04/06/2015 9:44 AM IST | Updated 15/07/2016 8:25 AM IST

SHOCKING: Indian Army Euthanises Its Canine Comrades On Retirement

NOAH SEELAM via Getty Images
Indian army commandos with their dogs perform during a show at a parade ground in Secunderabad, the twin city of Hyderabad on July 14, 2013, on the eve of the diamond Jubilee celebrations of The Military College of Electronics and Mechanical Engineering(MCEME). The Indian Army is a voluntary service and the world's largest standing volunteer army, with over a million active personnel and just under a million in reserve. AFP PHOTO/ Noah SEELAM (Photo credit should read NOAH SEELAM/AFP/Getty Images)

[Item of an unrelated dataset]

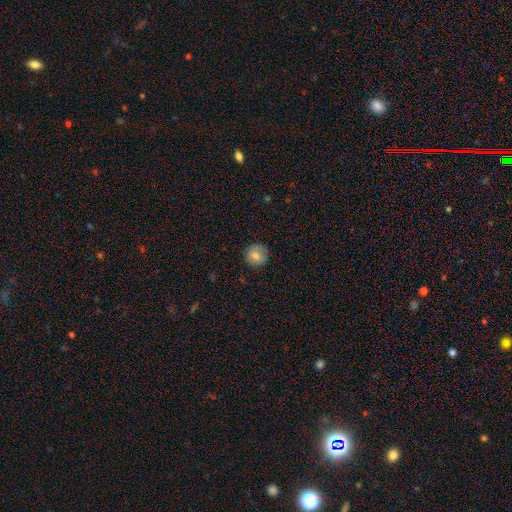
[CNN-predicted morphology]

They don't just fetch, sit and catch, but they are trained to serve their country as well. They can hound criminals and sniff bombs. But the highly trained and decorated dogs that serve the Indian army don't go gently into retirement, with benefits and a slower life reminiscing about their days in service.

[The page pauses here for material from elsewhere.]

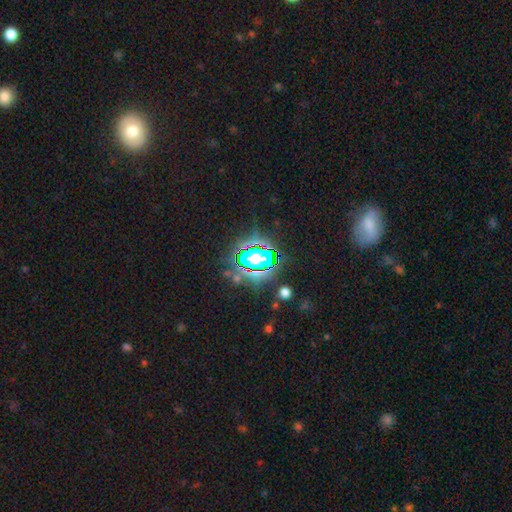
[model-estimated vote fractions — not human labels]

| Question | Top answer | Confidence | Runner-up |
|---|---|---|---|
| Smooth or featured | star or artifact | 80% | smooth (12%) |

In a shocking response to a right to information query, the Indian Army has said that it euthanises its dogs and horses on retirement, or at any point when they are judged to be unfit for service beyond a month.

"Army horses and dogs are evaluated for their fitness with respect to the performance of duties. The animals which are considered unfit for one month active service are disposed of by humane euthanasia," the army said in its response.

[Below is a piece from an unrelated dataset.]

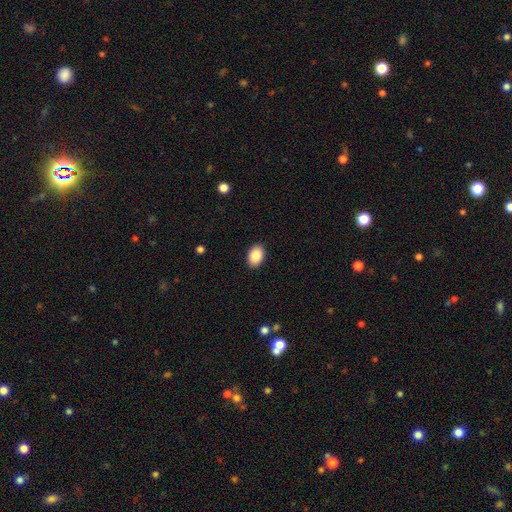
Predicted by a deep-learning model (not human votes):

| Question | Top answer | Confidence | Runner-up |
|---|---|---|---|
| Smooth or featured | smooth | 87% | star or artifact (7%) |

The Indian Army uses Labradors, German shepherds and Belgian shepherds. The rationale given by retired officers TOI spoke with are two-fold: the upkeep of such dogs with the kind of facilities they enjoyed while is service will be expensive. And secondly, since they are familiar with sensitive locations while in service, it won't be safe to leave them in civilian hands.

By any stretch of imagination, these seem terribly flimsy premises to kill dogs the moment they are unfit, particularly after a life time of service to the nation.

Animal rights activists are justly upset that the army is "playing god". "Animals cannot be tossed away like empty ammunition shells. It is unfortunate that the dogs are euthanised," PETA India CEO Poorva P Joshipura told TOI.